(In) Frequently Asked Questions – What Do You Do During The Meal?
I’m going to start a series of infrequently asked questions on the blog that talk about wedding photography in general and also give an insight into the specific way that I work on a wedding day.
What Do You Do During The Meal?
That’s a great question. Working with over 400 couples I’ve only had asked of me a couple of times (and not in an accusatory way, slacker that I am).
I don’t take photographs of people eating. It’s not attractive and I think it’s also a little invasive and would certainly make me as a guest feel uncomfortable. Once everyone has sat down to eat and I know no surprises are planned I’ll retire and put down my camera for a bit. It’s a chance for me to mentally rest from what can have been 5 or 6 hours of highly focused concentration and photography.
I have to eat too and I’ll either bring something along or wait to be served if the couple is kindly providing a hot meal. But I can never sit still for long.

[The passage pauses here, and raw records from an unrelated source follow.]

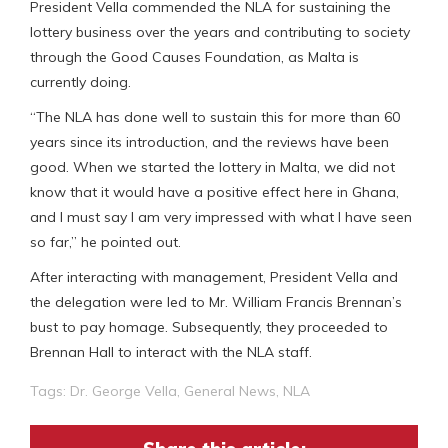
President Vella commended the NLA for sustaining the
lottery business over the years and contributing to society
through the Good Causes Foundation, as Malta is
currently doing.
“The NLA has done well to sustain this for more than 60
years since its introduction, and the reviews have been
good. When we started the lottery in Malta, we did not
know that it would have a positive effect here in Ghana,
and I must say I am very impressed with what I have seen
so far,” he pointed out.
After interacting with management, President Vella and
the delegation were led to Mr. William Francis Brennan’s
bust to pay homage. Subsequently, they proceeded to
Brennan Hall to interact with the NLA staff.
Tags:
Dr. George Vella
,
General News
,
NLA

Processions of Waiters all bearing food
While everyone is being served it gives me a chance to grab some photos of the venue (it’s nice to put the day in context) or even the meal being served. Processions of waiters all bearing plates of food will make an image that joins together the moments before and after the meal. I like to keep the narrative going. Between course I might also pop into the room and take a couple of ‘atmosphere’ photos or catch the bride and groom table hopping and chatting with guests.
Another possibility during the meal is that people will be nervously running through their speeches (if the speeches are being made in the more traditional slot after the meal) and I can’t resist a candid photo of a best man sweating over his upcoming ordeal.
Looking for gorgeous light
If it’s summer I’ll often suggest to couples that we don’t do any relaxed portraits of the two of them until after the meal. The light is often softer and more beautiful then so it’s the ideal time to do it. So during the meal is a good opportunity to find a couple of spots that will be bathed in gorgeous evening light.
During the meal is also a time that people often seek me out to have a chat. Guests interested in photography will gravitate over and either be interested in the small cameras I use on a wedding day or just want to talk photography in general. I’m always happy to chat!
Of course if I’m working late in to the night (couples sometimes book extra coverage of the evening party and dancing) it’s also a chance to get a little ‘disco nap’ in – 15 minutes shut eye in the car and I’m good to go for at least another 6 hours. Being the paranoid soul I am I always let the wedding co-ordinator know if I’m stepping out of sight and set a couple of alarms!
So I wish I could say that during the meal I’ll be kicking back and doing nothing but I find there is always something going on at a wedding and I can’t fully switch off. It’s often the ‘in-between’ moments of the day that give me some of my favourite photographs and also show the unique nature of each wedding.